PROVIDED RECORDS:
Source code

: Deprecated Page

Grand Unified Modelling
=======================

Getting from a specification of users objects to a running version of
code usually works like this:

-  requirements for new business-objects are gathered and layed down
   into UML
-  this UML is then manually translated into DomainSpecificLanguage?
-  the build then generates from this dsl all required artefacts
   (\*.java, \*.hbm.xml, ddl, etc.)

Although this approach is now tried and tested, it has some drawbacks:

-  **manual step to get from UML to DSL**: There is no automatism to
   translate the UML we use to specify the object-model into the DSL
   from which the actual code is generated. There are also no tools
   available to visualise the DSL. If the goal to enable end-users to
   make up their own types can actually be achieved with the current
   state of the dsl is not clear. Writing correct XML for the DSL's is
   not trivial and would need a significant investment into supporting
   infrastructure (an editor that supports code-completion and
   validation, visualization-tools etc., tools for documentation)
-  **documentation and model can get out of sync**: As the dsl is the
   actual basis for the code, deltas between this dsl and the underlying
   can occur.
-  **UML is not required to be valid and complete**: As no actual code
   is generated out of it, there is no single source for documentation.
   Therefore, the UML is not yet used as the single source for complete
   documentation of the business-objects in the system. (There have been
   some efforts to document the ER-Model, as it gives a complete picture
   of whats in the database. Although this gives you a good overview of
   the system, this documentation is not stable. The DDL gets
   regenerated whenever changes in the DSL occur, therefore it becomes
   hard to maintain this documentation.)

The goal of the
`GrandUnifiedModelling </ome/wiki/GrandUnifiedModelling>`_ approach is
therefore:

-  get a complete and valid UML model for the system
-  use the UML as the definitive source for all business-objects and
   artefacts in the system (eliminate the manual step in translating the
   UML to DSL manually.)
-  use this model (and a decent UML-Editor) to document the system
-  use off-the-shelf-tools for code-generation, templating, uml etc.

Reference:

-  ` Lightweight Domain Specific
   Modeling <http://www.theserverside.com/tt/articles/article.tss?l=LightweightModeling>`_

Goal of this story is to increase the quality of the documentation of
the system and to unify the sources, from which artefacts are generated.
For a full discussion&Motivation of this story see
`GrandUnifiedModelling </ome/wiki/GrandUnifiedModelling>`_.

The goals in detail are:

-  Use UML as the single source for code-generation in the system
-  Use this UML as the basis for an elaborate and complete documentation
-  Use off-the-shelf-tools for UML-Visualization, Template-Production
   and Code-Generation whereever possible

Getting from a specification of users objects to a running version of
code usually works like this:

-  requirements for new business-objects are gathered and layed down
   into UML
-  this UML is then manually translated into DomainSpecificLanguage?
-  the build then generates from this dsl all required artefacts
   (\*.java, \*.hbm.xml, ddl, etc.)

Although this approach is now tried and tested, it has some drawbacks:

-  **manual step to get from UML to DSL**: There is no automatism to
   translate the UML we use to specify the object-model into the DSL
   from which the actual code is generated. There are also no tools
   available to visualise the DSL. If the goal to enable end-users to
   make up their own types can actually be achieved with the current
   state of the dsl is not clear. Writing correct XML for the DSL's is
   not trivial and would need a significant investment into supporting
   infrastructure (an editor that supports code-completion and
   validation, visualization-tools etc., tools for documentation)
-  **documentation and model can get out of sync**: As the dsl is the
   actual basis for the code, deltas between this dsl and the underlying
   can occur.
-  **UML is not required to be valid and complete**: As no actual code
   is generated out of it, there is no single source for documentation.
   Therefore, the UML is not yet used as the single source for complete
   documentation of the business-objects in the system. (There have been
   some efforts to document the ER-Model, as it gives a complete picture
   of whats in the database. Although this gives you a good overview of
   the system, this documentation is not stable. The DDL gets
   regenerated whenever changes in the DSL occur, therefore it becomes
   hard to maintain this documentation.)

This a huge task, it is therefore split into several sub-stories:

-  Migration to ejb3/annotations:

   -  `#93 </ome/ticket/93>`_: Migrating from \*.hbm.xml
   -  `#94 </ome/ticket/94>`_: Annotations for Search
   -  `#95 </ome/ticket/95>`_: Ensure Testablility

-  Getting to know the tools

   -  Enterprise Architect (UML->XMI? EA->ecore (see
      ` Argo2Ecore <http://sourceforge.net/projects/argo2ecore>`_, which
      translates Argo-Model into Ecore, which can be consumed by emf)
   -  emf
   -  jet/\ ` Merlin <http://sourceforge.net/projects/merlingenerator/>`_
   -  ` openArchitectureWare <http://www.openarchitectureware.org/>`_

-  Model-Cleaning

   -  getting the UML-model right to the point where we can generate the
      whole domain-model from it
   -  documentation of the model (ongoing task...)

YOUR ASSIGNMENT:
Copy all the data. Match it exactly.

RESULT OF THIS EXERCISE:
Source code

: Deprecated Page

Grand Unified Modelling
=======================

Getting from a specification of users objects to a running version of
code usually works like this:

-  requirements for new business-objects are gathered and layed down
   into UML
-  this UML is then manually translated into DomainSpecificLanguage?
-  the build then generates from this dsl all required artefacts
   (\*.java, \*.hbm.xml, ddl, etc.)

Although this approach is now tried and tested, it has some drawbacks:

-  **manual step to get from UML to DSL**: There is no automatism to
   translate the UML we use to specify the object-model into the DSL
   from which the actual code is generated. There are also no tools
   available to visualise the DSL. If the goal to enable end-users to
   make up their own types can actually be achieved with the current
   state of the dsl is not clear. Writing correct XML for the DSL's is
   not trivial and would need a significant investment into supporting
   infrastructure (an editor that supports code-completion and
   validation, visualization-tools etc., tools for documentation)
-  **documentation and model can get out of sync**: As the dsl is the
   actual basis for the code, deltas between this dsl and the underlying
   can occur.
-  **UML is not required to be valid and complete**: As no actual code
   is generated out of it, there is no single source for documentation.
   Therefore, the UML is not yet used as the single source for complete
   documentation of the business-objects in the system. (There have been
   some efforts to document the ER-Model, as it gives a complete picture
   of whats in the database. Although this gives you a good overview of
   the system, this documentation is not stable. The DDL gets
   regenerated whenever changes in the DSL occur, therefore it becomes
   hard to maintain this documentation.)

The goal of the
`GrandUnifiedModelling </ome/wiki/GrandUnifiedModelling>`_ approach is
therefore:

-  get a complete and valid UML model for the system
-  use the UML as the definitive source for all business-objects and
   artefacts in the system (eliminate the manual step in translating the
   UML to DSL manually.)
-  use this model (and a decent UML-Editor) to document the system
-  use off-the-shelf-tools for code-generation, templating, uml etc.

Reference:

-  ` Lightweight Domain Specific
   Modeling <http://www.theserverside.com/tt/articles/article.tss?l=LightweightModeling>`_

Goal of this story is to increase the quality of the documentation of
the system and to unify the sources, from which artefacts are generated.
For a full discussion&Motivation of this story see
`GrandUnifiedModelling </ome/wiki/GrandUnifiedModelling>`_.

The goals in detail are:

-  Use UML as the single source for code-generation in the system
-  Use this UML as the basis for an elaborate and complete documentation
-  Use off-the-shelf-tools for UML-Visualization, Template-Production
   and Code-Generation whereever possible

Getting from a specification of users objects to a running version of
code usually works like this:

-  requirements for new business-objects are gathered and layed down
   into UML
-  this UML is then manually translated into DomainSpecificLanguage?
-  the build then generates from this dsl all required artefacts
   (\*.java, \*.hbm.xml, ddl, etc.)

Although this approach is now tried and tested, it has some drawbacks:

-  **manual step to get from UML to DSL**: There is no automatism to
   translate the UML we use to specify the object-model into the DSL
   from which the actual code is generated. There are also no tools
   available to visualise the DSL. If the goal to enable end-users to
   make up their own types can actually be achieved with the current
   state of the dsl is not clear. Writing correct XML for the DSL's is
   not trivial and would need a significant investment into supporting
   infrastructure (an editor that supports code-completion and
   validation, visualization-tools etc., tools for documentation)
-  **documentation and model can get out of sync**: As the dsl is the
   actual basis for the code, deltas between this dsl and the underlying
   can occur.
-  **UML is not required to be valid and complete**: As no actual code
   is generated out of it, there is no single source for documentation.
   Therefore, the UML is not yet used as the single source for complete
   documentation of the business-objects in the system. (There have been
   some efforts to document the ER-Model, as it gives a complete picture
   of whats in the database. Although this gives you a good overview of
   the system, this documentation is not stable. The DDL gets
   regenerated whenever changes in the DSL occur, therefore it becomes
   hard to maintain this documentation.)

This a huge task, it is therefore split into several sub-stories:

-  Migration to ejb3/annotations:

   -  `#93 </ome/ticket/93>`_: Migrating from \*.hbm.xml
   -  `#94 </ome/ticket/94>`_: Annotations for Search
   -  `#95 </ome/ticket/95>`_: Ensure Testablility

-  Getting to know the tools

   -  Enterprise Architect (UML->XMI? EA->ecore (see
      ` Argo2Ecore <http://sourceforge.net/projects/argo2ecore>`_, which
      translates Argo-Model into Ecore, which can be consumed by emf)
   -  emf
   -  jet/\ ` Merlin <http://sourceforge.net/projects/merlingenerator/>`_
   -  ` openArchitectureWare <http://www.openarchitectureware.org/>`_

-  Model-Cleaning

   -  getting the UML-model right to the point where we can generate the
      whole domain-model from it
   -  documentation of the model (ongoing task...)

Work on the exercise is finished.